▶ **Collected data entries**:
--

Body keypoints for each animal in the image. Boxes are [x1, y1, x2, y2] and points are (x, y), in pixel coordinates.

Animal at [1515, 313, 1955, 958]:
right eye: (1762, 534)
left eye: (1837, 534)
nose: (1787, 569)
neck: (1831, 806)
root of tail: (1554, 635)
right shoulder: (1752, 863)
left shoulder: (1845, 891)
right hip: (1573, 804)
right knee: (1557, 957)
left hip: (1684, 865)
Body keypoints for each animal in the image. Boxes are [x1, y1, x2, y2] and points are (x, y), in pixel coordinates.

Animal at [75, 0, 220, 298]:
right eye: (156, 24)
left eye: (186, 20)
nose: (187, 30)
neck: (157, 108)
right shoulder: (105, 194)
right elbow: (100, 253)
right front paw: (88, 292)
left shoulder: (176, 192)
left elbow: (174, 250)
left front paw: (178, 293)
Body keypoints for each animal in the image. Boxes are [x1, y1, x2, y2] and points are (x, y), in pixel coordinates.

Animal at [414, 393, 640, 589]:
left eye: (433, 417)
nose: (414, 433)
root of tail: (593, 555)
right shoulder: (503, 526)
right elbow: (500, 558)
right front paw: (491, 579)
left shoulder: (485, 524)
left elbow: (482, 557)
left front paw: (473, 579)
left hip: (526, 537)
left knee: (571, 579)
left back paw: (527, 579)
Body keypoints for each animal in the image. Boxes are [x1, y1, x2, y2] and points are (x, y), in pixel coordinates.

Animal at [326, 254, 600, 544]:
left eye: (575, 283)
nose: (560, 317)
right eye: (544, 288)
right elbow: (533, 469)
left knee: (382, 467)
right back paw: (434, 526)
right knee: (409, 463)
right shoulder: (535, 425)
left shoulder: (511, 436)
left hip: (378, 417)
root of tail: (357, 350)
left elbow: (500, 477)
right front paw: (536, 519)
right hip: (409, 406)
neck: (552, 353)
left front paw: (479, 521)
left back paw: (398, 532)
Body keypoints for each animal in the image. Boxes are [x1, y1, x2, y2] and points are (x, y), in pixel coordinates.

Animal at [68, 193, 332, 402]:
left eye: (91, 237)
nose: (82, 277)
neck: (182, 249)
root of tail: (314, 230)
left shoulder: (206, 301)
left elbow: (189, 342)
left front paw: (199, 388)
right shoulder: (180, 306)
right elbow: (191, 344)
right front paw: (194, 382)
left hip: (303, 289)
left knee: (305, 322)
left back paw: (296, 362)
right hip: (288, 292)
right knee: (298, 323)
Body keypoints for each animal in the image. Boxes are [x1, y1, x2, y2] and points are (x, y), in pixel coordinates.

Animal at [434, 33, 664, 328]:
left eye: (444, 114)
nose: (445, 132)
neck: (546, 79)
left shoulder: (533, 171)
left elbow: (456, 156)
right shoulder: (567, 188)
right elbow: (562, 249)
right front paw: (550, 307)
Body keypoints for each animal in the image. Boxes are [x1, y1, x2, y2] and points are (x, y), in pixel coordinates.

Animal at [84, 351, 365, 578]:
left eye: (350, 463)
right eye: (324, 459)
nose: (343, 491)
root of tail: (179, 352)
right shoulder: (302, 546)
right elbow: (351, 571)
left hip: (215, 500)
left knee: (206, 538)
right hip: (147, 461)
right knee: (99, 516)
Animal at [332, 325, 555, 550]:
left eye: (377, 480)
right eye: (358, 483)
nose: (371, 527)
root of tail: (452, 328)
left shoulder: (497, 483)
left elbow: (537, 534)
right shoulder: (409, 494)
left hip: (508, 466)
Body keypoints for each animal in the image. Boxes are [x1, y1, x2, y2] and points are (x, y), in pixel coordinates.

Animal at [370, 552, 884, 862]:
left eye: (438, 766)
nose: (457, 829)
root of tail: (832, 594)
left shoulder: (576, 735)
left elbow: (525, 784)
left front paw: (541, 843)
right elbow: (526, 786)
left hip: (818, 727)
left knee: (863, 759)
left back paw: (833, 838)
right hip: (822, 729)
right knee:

--

▶ **REQUIRED WORK**:
Lines in the data that include the word "nose" should all be copied.

▶ **SOLUTION FOR THIS EXERCISE**:
nose: (1787, 569)
nose: (187, 30)
nose: (414, 433)
nose: (560, 317)
nose: (82, 277)
nose: (445, 132)
nose: (343, 491)
nose: (371, 527)
nose: (457, 829)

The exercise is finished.